Tuesday, January 24, 2012

Why Logic?

Continuing in my what are you doing and why are you doing it series, I'll try to explain why I'm interested in logic.

Previously I talked about why relational methods are needed. However, the argument was really incomplete. My reason for arguing that relational methods are needed was expressive power. As I said:

My major recurring rant has been referential generality. The idea is that a general machine intelligence system should be able to represent any kind of pattern that a human can. This is motivated by the fact that it's impossible to learn a pattern that you can't represent in the first place.
 In other words, my original motivation was learning theory, but I realized that in order to learn any kind of pattern that humans can learn, a system needs to be able to represent any kind of pattern a human can. So, I went from learning theory to knowledge representation.

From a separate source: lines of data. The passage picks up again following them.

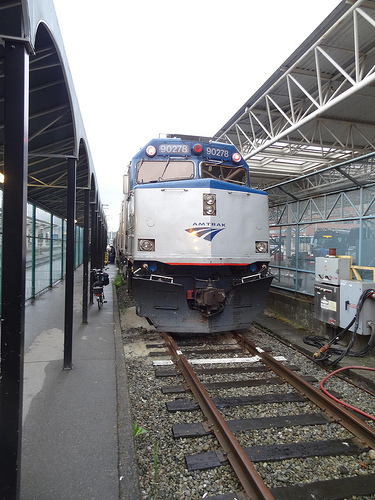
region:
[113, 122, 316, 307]
front of the train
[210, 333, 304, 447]
track under the train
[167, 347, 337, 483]
train track on the ground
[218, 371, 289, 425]
rocks on the track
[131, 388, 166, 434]
rocks next to the track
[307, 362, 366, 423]
orange hose on ground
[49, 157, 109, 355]
pole next to train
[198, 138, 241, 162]
number on the train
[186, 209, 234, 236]
word on the train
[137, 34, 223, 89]
sky above the train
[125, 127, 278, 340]
train on the track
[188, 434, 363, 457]
cross tie on track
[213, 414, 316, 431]
cross tie on track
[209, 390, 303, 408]
cross tie on track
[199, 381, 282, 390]
cross tie on track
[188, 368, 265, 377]
cross tie on track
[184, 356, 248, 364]
cross tie on track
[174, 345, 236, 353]
cross tie on track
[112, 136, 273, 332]
a blue and silver train engine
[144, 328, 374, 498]
a set of train tracks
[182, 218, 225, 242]
AMTRAK painted logo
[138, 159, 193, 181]
a train passenger window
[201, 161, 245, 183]
a train passenger window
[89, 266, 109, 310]
a parked bicycle on platform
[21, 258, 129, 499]
a passenger boarding platform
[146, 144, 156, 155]
a train front headlight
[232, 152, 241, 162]
a train front headlight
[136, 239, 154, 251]
a train front headlight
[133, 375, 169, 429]
rocks on the ground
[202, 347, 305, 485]
brown tracks under train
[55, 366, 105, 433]
cement next to tracks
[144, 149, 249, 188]
windows on the train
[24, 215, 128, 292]
poles next to train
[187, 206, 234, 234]
word on front of train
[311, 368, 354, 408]
red hose on the ground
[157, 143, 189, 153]
white number print on a train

However, there is already a very general and powerful theory which tells us what kind of patterns can be represented in general: the theory of computation. The space of patterns can be taken as the space of computer programs. Algorithmic information theory develops this line of thought. Solomonoff Induction is a theory of learning based on this, and Levin Search is a general problem solving method which takes advantage of this idea.

These ideas are all very good in my opinion (perhaps I'll write some posts explaining them a bit). Yet, I've chosen to focus on logic. Why?

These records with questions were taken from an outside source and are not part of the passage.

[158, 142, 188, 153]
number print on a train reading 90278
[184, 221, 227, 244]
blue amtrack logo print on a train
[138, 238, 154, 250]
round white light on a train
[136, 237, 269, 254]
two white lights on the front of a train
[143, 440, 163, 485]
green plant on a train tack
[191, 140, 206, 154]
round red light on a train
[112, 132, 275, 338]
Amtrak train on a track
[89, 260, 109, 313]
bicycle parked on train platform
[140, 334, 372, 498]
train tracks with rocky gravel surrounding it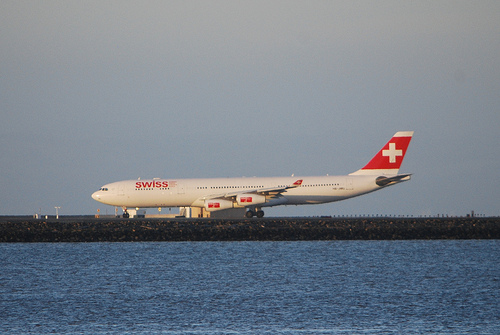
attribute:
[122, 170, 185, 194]
letter — red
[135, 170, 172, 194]
letter — red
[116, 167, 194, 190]
letters — red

There is a long-standing argument between procedural and declarative knowledge representation in the artificial intelligence field. Those on the procedural side believe that it is better to represent knowledge through computer programs which execute to do things, whereas those on the declarative side prefer logic and related formalisms.

I think both are needed for different purposes. However, I am more interested in the declarative side. When declarative methods are applied, the results can be more understandable. Knowledge can be more easily carried over from one task to another. The system can be instructed declaratively, given constraints, and so on.

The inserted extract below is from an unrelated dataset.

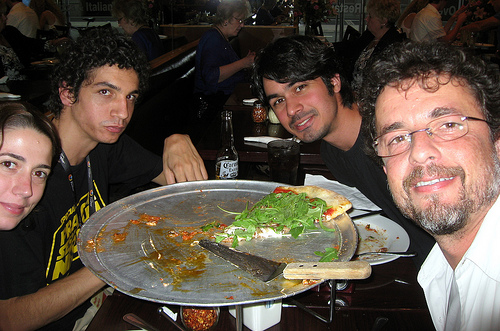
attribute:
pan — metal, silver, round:
[88, 174, 342, 307]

All of those things are nice, but perhaps my "real" reason for preferring logic is that I want to capture human reasoning (at least, the successful/useful aspects of it). A procedural representation is somewhat opaque. I can't tell for sure what elements of human reasoning it captures. Most of the time, the answer is something like "If that behavior is useful, then it can learn to duplicate it in principle". That's not quite satisfying for me. For example, I am very interested in the foundations of mathematics. A procedural learner doesn't fundamentally care about mathematics. I can only say that if math is useful, it could learn to do it. With a logical representation, however, I can more explicitly see how the system could reason with specific mathematical constructs.

Of course, procedural representations also have advantages. The behavior of the system can be easier to examine. The system can be instructed procedurally (which can be easier in some cases). Inference is typically more efficient, since inference is just execution. As I said, it is more appropriate in some cases.

One response to this situation might be to argue that the two options are equivalent from a theoretical point of view, the differences being pragmatic. Logic can be thought of as a programming language, with the logic engine being the interpreter. Or, programs can be thought of as a sort of logic. An advocate of this view might point to Prolog, the logic programming language, or to the Curry-Howard isomorphism with its "programs are proofs" motto.

I believe this is misguided. Prolog is not logic. Programs are not proofs (or, rather, they are very boring proofs: the curry-howard isomorphism just says that writing a program proves that there exists a program of that type). Declarative and procedural knowledge have essentially different characters. One difference is that declarative knowledge justifies a wide variety of inferences. It does not tell you what order to make those inferences in. That's why the same knowledge can be used in many different ways. Another difference is that logical theories can be essentially incomplete, as Goedel proved. There is no analogous phenomenon for programs. [A program can be syntactically incomplete (ie, unfinished, partly unwritten), but in that case there always exists a completion. A program can contain an infinite loop or otherwise fail to halt, in which case we call it a partial program; but in that case, there is no relevant notion of "completion" so we can't define essential incompleteness.]

Therefore, I am interested in studying learning theory from the perspective of logic. It turns out that these learning systems are strictly more expressive, in ways related to the above observations, and without becoming uncomputable. (Logic can represent any computable theory which would be generated by procedural learning, but logic can also represent some theories which can't be precisely translated to procedural knowledge, despite inference on those theories being computable.) I wouldn't say this is a decisive victory for logic (it's not clear what practical advantage a logic-based learner would have over a procedural learner), but it's certainly interesting. I'm not done yet, though... I can explain some nice properties of human reasoning, but others still escape me.